# Web Scraping Lab

## Questions

Resident Advisor is an events listing website for electronic music.

Go to www.residentadvisor.net/events.  This is the url we'll be starting with for this lab.  For question 1, just use this url.  In the next two, you'll use country and region in the format: http://www.residentadvisor.net/country/region/ i.e. us/losangeles/.  Be sure to explore the web pages in both the browswer and the HTML file.  You'll need both to really understand what's going on.

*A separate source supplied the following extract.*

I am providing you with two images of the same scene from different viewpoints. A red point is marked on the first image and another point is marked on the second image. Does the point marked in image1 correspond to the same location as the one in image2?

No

1. Which venues are hosting events this week?
2. Make a function which returns the events this week given region and country (this will take two arguments)
    - return the event name, link, and list of artists
    - function returns list of ['event name', 'www.linkaddress.com', ['artist1','artist2','artist3']]
3. Create a function which returns the users attending 
4. Bonus


### Question 1 - Which venues are hosting events this week?

In [1]:
import requests
from bs4 import BeautifulSoup

r = requests.get('https://www.residentadvisor.net/events')
c = r.content
soup = BeautifulSoup(c, 'html.parser')

In [2]:
events =  soup.findAll('h1', {'class':"event-title"})

In [3]:
venues = [a.find('span').get_text().replace('at ','') for a in events]
venues

['Valley Arts Community Gallery']

Your solution output should look like: '101bklyn', '291 Hooper St', '99 Scott Ave','Alphaville', 'Analog Bkny'...

### Question 2 - Write a function to which returns the events this week given region and country.

In [6]:
def cook_soup(country, region):
    #build url for events in (inputs) country and region
    url = 'http://www.residentadvisor.net/events/'+country.lower().replace(' ','')+'/'+region.lower().replace(' ','')
    #get html from webpage 
    r = requests.get(url)
    c = r.content
    soup = BeautifulSoup(c, 'html.parser')
    return soup

In [7]:
def find_events(country, region):

    soup = cook_soup(country, region)
    
    #instantiate full list.  Full list will be a list of lists.  Each event is a list [event name & venue, url, lineup].
    full_list = []
    #access each event in soup
    for event in soup.find_all(class_='bbox'):
        #instantiate event list within for loop so it will reset with each event
        event_list = []
        #find if event has label 'h1', since soup includes classes that include bbox, 
        #rather than only classes specifically named "bbox"
        if event.find('h1'):
            #append the text from 'h1', the event title and location, to the event_list 
            event_list.append(event.find('h1').get_text())
            #append the url to event_list
            event_list.append('https://www.residentadvisor.net'+event.find('h1').find('a').get('href'))
            #some events don't have a lineup, so check for lineup 
            if event.find('div'):
                #if a lineup is listed, append the lineup to event_list
                event_list.append(event.find('div').get_text())
            else:
                #if no lineup, append "no lineup" to event_list
                event_list.append('No Lineup')
            #append event_list to full_list
            full_list.append(event_list)

    return full_list


In [8]:
# you should be able to output something like this
find_events('us','sanfrancisco')[0]

['Foals DJ Set at Halcyon',
 'https://www.residentadvisor.net/events/1230341',
 'Foals']

### Question 3 - Create a function which returns the numbers of users attending each event this week, given country and region.  Then plot a histogram

In [8]:
def users_attending(country, region):
    
    soup = cook_soup(country, region)

    #instantiate attendance. This will be a list of 
    attendance = []
    
    #access each event in soup
    for event in soup.find_all(class_='bbox'):
        #find if event has label 'h1', since soup includes classes that contain 'bbox', 
        #rather than only classes specifically named "bbox"
        if event.find('h1'):
            #not all events have attendance listed, so find attendance
            if event.find('p'):
                #if attendance is listed, append it to the attendance list
                attendance.append(int(event.find('p').get_text().replace(' Attending','')))
    return attendance 
    
    
    
    
    
    

In [11]:
# you should be able to output something like this
users_attending('us','newyork')[:10]

[8, 5, 4, 3, 49, 18, 10, 3, 2, 11]

In [None]:
#now use the function to make a histogram
import plotly.offline as offline
import plotly.graph_objs as go

offline.init_notebook_mode()

offline.iplot([go.Histogram(x = users_attending('jp','tokyo'))])

## Bonus: Build object relations between artists, venues, and events with sqlalchemy!
Think about what each table should include - URLs, dates, etc.